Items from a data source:
========================================

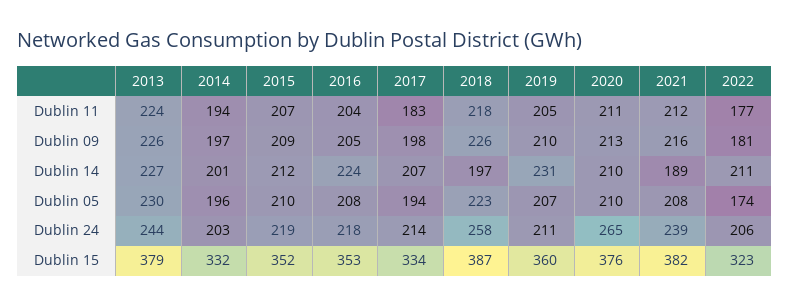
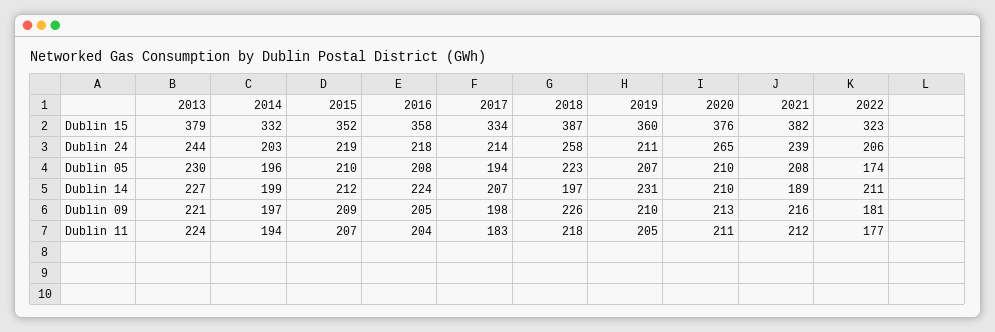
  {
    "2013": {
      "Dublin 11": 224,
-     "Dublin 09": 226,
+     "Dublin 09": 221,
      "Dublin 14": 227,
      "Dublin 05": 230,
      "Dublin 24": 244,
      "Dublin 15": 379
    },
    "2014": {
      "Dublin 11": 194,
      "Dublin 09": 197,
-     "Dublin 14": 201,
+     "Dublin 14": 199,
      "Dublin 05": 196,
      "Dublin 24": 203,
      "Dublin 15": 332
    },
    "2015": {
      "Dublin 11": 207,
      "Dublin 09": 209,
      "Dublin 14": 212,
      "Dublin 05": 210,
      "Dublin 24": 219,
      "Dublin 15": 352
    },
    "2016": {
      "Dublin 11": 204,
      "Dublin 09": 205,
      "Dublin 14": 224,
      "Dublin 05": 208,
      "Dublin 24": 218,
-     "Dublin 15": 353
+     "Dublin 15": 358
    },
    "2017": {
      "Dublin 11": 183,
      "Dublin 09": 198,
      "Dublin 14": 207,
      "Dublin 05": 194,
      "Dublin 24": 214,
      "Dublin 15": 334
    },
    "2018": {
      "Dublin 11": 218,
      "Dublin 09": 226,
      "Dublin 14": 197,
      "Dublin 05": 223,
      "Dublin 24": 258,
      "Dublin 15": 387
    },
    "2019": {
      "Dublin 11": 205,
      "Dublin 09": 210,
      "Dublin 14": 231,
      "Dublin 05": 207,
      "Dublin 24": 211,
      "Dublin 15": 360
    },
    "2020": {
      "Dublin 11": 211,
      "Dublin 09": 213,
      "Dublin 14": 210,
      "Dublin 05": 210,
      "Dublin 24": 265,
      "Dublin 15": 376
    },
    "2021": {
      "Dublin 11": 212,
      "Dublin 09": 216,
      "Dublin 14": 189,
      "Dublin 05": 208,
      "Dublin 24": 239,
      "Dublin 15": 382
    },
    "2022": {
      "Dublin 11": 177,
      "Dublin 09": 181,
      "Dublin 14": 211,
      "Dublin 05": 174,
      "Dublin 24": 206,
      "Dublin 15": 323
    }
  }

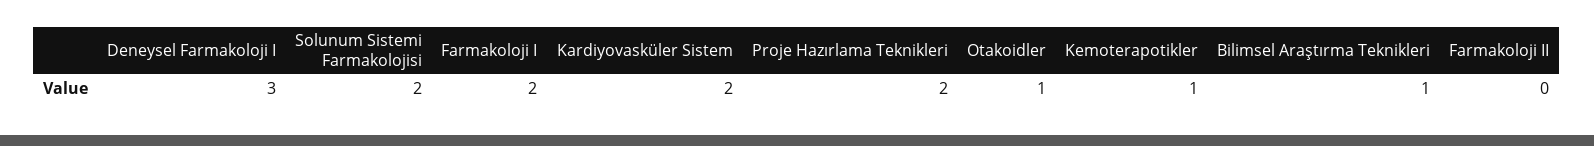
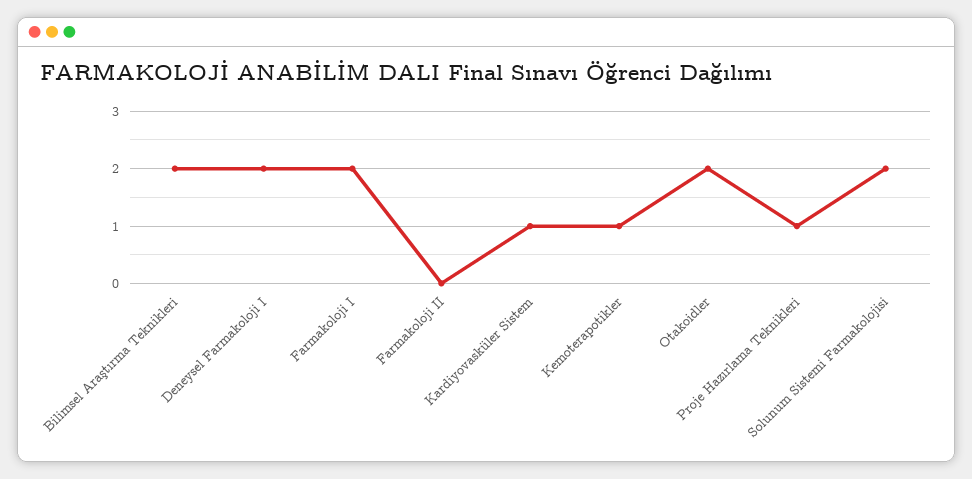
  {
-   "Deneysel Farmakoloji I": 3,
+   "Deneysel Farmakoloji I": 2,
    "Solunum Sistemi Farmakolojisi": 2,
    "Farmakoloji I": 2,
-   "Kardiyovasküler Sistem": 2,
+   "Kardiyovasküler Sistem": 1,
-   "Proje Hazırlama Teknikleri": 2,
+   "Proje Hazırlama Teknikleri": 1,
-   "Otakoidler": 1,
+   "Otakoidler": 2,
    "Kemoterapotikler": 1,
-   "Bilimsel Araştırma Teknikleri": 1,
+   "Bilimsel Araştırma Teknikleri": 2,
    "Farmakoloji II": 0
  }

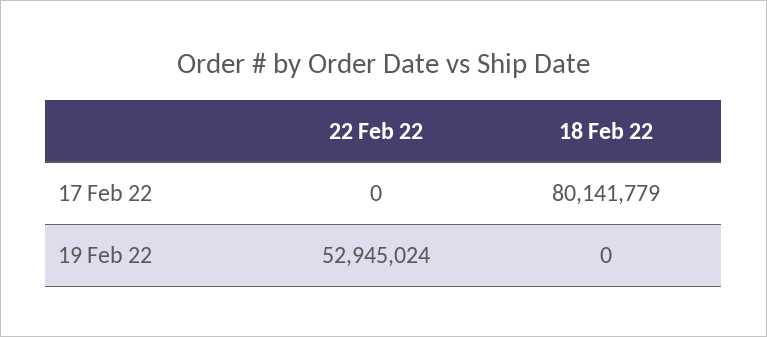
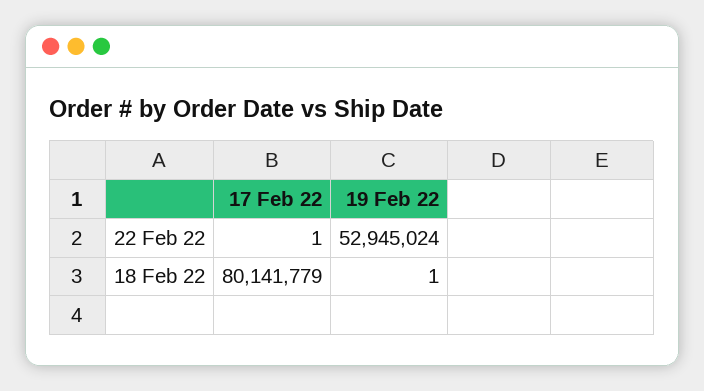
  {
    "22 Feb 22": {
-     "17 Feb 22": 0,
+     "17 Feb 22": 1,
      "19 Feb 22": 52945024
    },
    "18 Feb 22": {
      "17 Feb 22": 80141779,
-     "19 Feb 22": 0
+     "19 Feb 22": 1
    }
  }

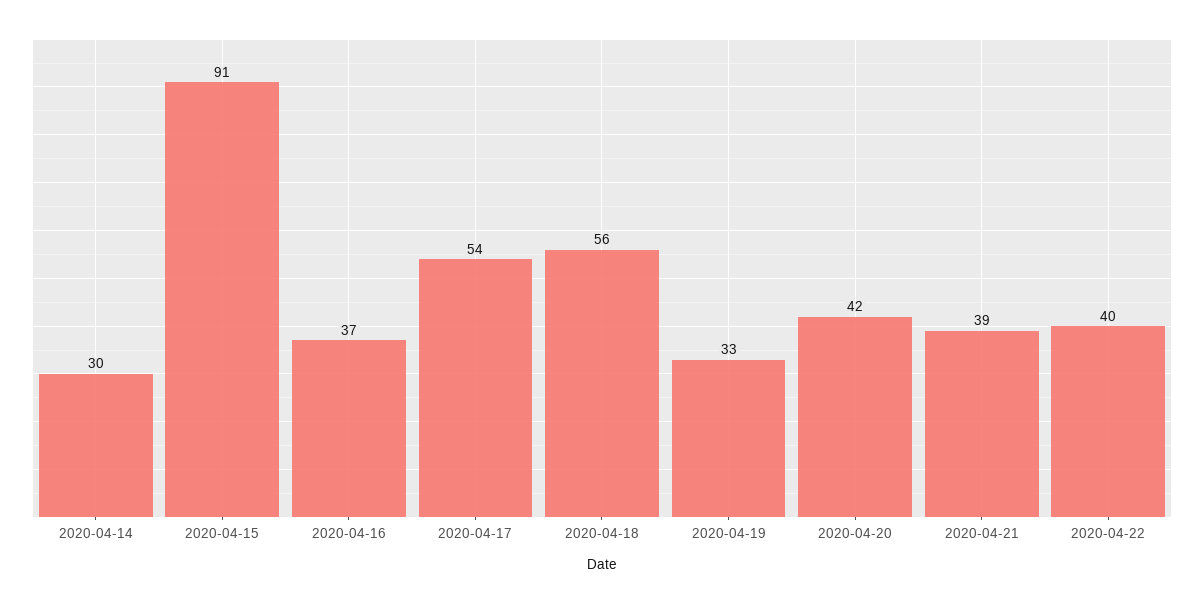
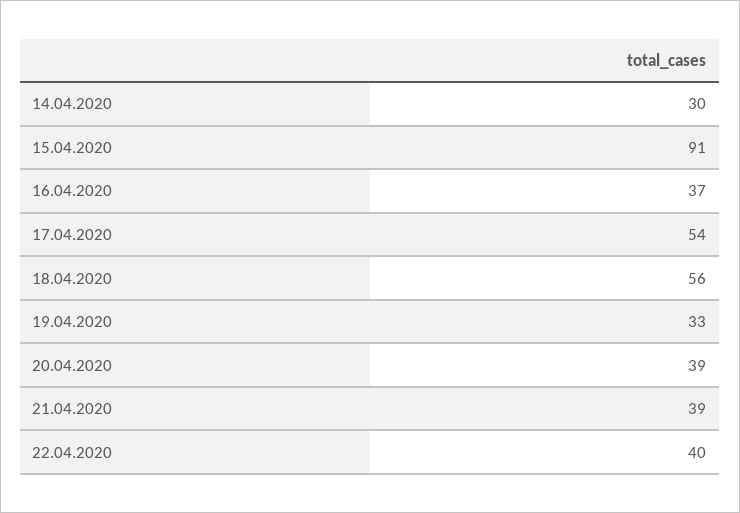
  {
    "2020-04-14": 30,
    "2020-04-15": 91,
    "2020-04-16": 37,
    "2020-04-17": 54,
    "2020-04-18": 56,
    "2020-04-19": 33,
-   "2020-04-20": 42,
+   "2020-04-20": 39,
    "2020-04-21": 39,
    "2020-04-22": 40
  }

========================================

§ TASK REQUIREMENTS: Each entry, word for word, belongs in your answer; each picture does not.

§ YOUR SOLUTION:
  {
    "2013": {
      "Dublin 11": 224,
-     "Dublin 09": 226,
+     "Dublin 09": 221,
      "Dublin 14": 227,
      "Dublin 05": 230,
      "Dublin 24": 244,
      "Dublin 15": 379
    },
    "2014": {
      "Dublin 11": 194,
      "Dublin 09": 197,
-     "Dublin 14": 201,
+     "Dublin 14": 199,
      "Dublin 05": 196,
      "Dublin 24": 203,
      "Dublin 15": 332
    },
    "2015": {
      "Dublin 11": 207,
      "Dublin 09": 209,
      "Dublin 14": 212,
      "Dublin 05": 210,
      "Dublin 24": 219,
      "Dublin 15": 352
    },
    "2016": {
      "Dublin 11": 204,
      "Dublin 09": 205,
      "Dublin 14": 224,
      "Dublin 05": 208,
      "Dublin 24": 218,
-     "Dublin 15": 353
+     "Dublin 15": 358
    },
    "2017": {
      "Dublin 11": 183,
      "Dublin 09": 198,
      "Dublin 14": 207,
      "Dublin 05": 194,
      "Dublin 24": 214,
      "Dublin 15": 334
    },
    "2018": {
      "Dublin 11": 218,
      "Dublin 09": 226,
      "Dublin 14": 197,
      "Dublin 05": 223,
      "Dublin 24": 258,
      "Dublin 15": 387
    },
    "2019": {
      "Dublin 11": 205,
      "Dublin 09": 210,
      "Dublin 14": 231,
      "Dublin 05": 207,
      "Dublin 24": 211,
      "Dublin 15": 360
    },
    "2020": {
      "Dublin 11": 211,
      "Dublin 09": 213,
      "Dublin 14": 210,
      "Dublin 05": 210,
      "Dublin 24": 265,
      "Dublin 15": 376
    },
    "2021": {
      "Dublin 11": 212,
      "Dublin 09": 216,
      "Dublin 14": 189,
      "Dublin 05": 208,
      "Dublin 24": 239,
      "Dublin 15": 382
    },
    "2022": {
      "Dublin 11": 177,
      "Dublin 09": 181,
      "Dublin 14": 211,
      "Dublin 05": 174,
      "Dublin 24": 206,
      "Dublin 15": 323
    }
  }

  {
-   "Deneysel Farmakoloji I": 3,
+   "Deneysel Farmakoloji I": 2,
    "Solunum Sistemi Farmakolojisi": 2,
    "Farmakoloji I": 2,
-   "Kardiyovasküler Sistem": 2,
+   "Kardiyovasküler Sistem": 1,
-   "Proje Hazırlama Teknikleri": 2,
+   "Proje Hazırlama Teknikleri": 1,
-   "Otakoidler": 1,
+   "Otakoidler": 2,
    "Kemoterapotikler": 1,
-   "Bilimsel Araştırma Teknikleri": 1,
+   "Bilimsel Araştırma Teknikleri": 2,
    "Farmakoloji II": 0
  }

  {
    "22 Feb 22": {
-     "17 Feb 22": 0,
+     "17 Feb 22": 1,
      "19 Feb 22": 52945024
    },
    "18 Feb 22": {
      "17 Feb 22": 80141779,
-     "19 Feb 22": 0
+     "19 Feb 22": 1
    }
  }

  {
    "2020-04-14": 30,
    "2020-04-15": 91,
    "2020-04-16": 37,
    "2020-04-17": 54,
    "2020-04-18": 56,
    "2020-04-19": 33,
-   "2020-04-20": 42,
+   "2020-04-20": 39,
    "2020-04-21": 39,
    "2020-04-22": 40
  }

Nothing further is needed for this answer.